▶ _THE PROBLEM_:
For this exercise, reproduce the entries below exactly, but only from the line containing "middle; stroke-width: 4;" through the line containing "M1132,239l3,1v110l-28,-7 20,-76z", both included.

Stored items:
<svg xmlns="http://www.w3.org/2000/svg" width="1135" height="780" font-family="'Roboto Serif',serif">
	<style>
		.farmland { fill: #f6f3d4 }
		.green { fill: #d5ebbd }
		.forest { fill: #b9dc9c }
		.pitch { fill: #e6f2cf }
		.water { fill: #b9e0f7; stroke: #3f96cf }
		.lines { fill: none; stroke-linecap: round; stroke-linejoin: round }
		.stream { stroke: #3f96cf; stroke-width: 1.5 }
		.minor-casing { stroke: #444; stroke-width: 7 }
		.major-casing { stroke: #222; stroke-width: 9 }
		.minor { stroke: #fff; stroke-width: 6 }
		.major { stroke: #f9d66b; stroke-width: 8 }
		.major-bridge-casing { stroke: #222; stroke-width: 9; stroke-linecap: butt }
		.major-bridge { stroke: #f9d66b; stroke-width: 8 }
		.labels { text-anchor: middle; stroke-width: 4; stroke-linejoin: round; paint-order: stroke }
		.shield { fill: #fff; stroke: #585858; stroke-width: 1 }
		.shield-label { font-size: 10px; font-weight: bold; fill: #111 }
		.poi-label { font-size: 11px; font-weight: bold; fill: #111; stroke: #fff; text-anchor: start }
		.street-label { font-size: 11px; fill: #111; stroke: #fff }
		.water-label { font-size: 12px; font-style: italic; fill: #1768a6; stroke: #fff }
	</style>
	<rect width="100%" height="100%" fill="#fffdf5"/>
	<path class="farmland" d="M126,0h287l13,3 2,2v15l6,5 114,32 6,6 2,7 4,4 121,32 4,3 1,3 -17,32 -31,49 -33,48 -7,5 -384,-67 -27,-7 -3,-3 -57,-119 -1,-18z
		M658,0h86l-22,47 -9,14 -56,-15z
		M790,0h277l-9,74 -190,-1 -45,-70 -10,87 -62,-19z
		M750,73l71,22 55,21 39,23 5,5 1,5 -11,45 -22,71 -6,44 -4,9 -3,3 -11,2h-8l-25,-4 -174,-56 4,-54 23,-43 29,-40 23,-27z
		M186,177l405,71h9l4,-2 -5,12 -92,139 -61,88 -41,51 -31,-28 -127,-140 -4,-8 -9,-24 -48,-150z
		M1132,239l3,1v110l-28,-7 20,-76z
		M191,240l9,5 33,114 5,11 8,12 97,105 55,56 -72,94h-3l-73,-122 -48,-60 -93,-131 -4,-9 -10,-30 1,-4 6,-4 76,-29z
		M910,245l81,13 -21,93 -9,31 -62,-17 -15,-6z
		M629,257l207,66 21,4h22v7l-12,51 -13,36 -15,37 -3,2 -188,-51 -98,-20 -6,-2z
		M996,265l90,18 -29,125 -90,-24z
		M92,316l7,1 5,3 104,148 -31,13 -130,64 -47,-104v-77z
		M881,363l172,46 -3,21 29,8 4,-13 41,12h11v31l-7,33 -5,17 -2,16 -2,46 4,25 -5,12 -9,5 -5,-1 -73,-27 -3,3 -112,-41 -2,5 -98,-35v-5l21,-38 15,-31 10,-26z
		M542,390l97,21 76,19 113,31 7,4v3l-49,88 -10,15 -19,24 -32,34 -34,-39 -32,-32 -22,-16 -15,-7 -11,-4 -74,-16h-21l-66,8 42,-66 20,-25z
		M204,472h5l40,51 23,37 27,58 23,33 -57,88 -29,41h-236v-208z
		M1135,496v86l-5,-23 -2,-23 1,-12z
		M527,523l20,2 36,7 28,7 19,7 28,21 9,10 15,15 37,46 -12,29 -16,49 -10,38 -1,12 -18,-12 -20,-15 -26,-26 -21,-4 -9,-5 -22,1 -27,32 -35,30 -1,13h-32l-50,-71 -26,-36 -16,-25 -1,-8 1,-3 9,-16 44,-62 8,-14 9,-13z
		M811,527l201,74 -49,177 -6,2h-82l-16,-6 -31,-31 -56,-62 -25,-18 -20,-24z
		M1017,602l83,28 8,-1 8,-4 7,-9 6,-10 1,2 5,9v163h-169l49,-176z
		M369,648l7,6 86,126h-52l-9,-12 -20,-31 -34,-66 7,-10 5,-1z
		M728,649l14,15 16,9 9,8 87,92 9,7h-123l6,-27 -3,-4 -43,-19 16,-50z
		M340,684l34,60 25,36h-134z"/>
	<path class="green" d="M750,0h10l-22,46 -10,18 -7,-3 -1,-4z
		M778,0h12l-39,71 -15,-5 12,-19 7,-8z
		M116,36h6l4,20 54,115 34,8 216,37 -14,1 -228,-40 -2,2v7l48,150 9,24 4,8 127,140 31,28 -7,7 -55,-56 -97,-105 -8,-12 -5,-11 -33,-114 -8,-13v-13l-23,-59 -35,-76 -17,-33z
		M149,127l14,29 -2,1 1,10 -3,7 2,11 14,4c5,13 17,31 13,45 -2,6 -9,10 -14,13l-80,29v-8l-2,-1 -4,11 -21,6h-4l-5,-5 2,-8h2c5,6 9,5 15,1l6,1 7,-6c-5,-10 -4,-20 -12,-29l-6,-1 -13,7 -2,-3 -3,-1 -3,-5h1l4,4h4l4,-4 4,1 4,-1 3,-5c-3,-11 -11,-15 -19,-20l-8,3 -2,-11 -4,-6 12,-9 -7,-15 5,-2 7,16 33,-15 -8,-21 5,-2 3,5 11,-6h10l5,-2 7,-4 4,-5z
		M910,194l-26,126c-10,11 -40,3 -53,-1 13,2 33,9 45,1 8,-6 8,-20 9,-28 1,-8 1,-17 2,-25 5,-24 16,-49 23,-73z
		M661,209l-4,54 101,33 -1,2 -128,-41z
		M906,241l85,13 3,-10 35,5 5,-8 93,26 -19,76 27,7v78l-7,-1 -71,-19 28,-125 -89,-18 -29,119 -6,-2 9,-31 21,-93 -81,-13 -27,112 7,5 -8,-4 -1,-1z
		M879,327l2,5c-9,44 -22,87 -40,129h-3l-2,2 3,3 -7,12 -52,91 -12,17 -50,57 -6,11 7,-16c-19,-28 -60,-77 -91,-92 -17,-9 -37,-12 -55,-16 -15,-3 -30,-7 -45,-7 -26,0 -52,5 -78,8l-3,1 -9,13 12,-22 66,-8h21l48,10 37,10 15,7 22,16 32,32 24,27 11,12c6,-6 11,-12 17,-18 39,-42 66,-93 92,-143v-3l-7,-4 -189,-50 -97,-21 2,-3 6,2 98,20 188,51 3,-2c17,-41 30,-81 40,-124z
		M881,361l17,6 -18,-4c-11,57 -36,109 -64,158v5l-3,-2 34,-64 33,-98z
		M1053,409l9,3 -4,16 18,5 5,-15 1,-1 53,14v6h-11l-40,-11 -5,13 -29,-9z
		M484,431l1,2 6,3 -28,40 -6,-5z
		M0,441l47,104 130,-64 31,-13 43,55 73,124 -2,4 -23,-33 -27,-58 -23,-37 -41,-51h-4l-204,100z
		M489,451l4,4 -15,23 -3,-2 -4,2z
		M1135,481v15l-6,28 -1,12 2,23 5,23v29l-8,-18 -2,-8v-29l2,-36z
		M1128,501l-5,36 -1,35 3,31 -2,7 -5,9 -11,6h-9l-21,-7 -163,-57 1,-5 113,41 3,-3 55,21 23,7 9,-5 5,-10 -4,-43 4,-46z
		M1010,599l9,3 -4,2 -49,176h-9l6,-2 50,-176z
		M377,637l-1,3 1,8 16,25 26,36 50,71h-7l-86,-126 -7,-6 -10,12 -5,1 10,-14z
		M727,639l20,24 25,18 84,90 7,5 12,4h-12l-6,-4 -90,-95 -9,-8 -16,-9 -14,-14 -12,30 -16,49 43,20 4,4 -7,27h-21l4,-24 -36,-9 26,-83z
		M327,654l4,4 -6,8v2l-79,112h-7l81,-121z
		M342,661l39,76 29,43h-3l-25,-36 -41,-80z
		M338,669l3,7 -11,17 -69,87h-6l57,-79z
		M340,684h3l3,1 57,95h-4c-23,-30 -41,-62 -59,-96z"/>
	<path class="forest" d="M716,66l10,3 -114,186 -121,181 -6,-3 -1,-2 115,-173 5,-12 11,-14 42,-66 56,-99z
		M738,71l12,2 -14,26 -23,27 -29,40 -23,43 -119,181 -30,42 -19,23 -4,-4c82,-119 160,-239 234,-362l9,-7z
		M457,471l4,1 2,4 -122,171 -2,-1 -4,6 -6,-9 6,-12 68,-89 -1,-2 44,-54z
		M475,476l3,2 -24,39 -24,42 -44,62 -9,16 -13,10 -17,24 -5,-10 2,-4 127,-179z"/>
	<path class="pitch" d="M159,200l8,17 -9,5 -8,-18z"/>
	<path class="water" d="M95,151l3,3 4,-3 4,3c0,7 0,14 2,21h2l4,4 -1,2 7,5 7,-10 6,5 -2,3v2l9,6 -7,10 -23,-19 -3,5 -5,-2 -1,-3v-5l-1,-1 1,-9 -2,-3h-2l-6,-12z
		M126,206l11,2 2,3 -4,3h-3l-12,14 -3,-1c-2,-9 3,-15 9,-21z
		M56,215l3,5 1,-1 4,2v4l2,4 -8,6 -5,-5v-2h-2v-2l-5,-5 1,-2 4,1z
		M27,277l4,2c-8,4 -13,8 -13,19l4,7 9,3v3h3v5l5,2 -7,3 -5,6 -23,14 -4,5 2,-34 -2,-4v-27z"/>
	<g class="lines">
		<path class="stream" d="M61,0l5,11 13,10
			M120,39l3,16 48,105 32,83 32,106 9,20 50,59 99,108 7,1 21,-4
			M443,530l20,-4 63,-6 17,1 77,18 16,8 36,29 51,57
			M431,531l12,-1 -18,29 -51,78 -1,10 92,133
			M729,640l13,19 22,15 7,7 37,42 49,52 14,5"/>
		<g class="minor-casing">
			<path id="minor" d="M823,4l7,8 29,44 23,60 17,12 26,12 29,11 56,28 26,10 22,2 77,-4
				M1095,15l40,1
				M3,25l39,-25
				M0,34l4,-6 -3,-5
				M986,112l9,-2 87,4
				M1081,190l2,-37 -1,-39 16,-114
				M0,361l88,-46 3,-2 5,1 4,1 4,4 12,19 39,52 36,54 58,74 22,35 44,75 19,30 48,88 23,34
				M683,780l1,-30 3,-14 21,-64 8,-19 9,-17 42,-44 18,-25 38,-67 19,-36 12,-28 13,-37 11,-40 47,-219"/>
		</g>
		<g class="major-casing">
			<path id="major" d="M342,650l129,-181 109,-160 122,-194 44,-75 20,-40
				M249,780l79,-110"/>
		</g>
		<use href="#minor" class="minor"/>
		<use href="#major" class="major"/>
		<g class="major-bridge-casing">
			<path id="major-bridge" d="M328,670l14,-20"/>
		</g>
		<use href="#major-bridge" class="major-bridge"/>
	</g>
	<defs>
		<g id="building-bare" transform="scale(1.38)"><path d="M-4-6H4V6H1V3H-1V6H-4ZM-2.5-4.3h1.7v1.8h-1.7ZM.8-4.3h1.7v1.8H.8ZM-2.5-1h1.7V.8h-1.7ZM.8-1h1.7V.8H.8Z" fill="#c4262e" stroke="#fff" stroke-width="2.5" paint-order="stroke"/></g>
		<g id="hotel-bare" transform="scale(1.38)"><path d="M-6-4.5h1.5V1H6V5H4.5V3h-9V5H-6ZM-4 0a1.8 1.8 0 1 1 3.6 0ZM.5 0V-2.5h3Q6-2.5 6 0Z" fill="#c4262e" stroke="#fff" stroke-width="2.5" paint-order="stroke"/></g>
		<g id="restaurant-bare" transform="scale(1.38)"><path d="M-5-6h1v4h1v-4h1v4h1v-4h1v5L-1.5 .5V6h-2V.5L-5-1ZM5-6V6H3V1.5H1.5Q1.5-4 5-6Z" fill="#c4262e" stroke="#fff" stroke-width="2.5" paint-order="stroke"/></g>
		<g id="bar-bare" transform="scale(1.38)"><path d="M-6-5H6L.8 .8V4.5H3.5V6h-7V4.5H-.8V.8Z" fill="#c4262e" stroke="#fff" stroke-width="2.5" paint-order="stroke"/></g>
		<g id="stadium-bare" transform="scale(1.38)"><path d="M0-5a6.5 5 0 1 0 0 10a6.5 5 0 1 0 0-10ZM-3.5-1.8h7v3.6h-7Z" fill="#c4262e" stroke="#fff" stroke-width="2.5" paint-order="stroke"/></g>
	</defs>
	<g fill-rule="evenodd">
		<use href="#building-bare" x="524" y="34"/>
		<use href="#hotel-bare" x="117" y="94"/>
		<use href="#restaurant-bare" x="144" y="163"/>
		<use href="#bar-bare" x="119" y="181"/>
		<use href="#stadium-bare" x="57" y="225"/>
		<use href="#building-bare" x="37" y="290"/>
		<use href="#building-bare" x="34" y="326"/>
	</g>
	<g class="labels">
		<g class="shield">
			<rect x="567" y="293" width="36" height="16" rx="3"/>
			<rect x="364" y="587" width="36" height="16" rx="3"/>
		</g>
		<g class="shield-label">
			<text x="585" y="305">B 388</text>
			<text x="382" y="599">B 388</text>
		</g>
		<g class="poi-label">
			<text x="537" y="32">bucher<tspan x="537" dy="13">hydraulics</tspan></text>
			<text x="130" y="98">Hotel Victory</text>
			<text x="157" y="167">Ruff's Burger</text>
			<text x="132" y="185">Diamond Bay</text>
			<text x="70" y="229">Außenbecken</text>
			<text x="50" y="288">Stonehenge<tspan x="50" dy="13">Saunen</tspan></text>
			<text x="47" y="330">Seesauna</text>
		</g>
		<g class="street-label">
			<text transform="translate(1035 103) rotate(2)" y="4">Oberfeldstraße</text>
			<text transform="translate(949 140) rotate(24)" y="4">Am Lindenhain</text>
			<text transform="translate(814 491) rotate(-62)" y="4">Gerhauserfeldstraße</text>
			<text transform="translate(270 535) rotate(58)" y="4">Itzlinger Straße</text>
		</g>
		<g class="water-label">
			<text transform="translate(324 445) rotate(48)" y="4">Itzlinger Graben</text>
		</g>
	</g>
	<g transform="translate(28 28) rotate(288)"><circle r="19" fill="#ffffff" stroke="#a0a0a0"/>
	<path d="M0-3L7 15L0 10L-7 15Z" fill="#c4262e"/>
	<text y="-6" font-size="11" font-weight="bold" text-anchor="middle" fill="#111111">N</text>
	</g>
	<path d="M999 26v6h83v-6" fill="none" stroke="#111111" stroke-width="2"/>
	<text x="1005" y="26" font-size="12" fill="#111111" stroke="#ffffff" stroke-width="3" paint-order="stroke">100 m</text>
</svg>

▶ _OUTPUT BELOW_:
		.labels { text-anchor: middle; stroke-width: 4; stroke-linejoin: round; paint-order: stroke }
		.shield { fill: #fff; stroke: #585858; stroke-width: 1 }
		.shield-label { font-size: 10px; font-weight: bold; fill: #111 }
		.poi-label { font-size: 11px; font-weight: bold; fill: #111; stroke: #fff; text-anchor: start }
		.street-label { font-size: 11px; fill: #111; stroke: #fff }
		.water-label { font-size: 12px; font-style: italic; fill: #1768a6; stroke: #fff }
	</style>
	<rect width="100%" height="100%" fill="#fffdf5"/>
	<path class="farmland" d="M126,0h287l13,3 2,2v15l6,5 114,32 6,6 2,7 4,4 121,32 4,3 1,3 -17,32 -31,49 -33,48 -7,5 -384,-67 -27,-7 -3,-3 -57,-119 -1,-18z
		M658,0h86l-22,47 -9,14 -56,-15z
		M790,0h277l-9,74 -190,-1 -45,-70 -10,87 -62,-19z
		M750,73l71,22 55,21 39,23 5,5 1,5 -11,45 -22,71 -6,44 -4,9 -3,3 -11,2h-8l-25,-4 -174,-56 4,-54 23,-43 29,-40 23,-27z
		M186,177l405,71h9l4,-2 -5,12 -92,139 -61,88 -41,51 -31,-28 -127,-140 -4,-8 -9,-24 -48,-150z
		M1132,239l3,1v110l-28,-7 20,-76z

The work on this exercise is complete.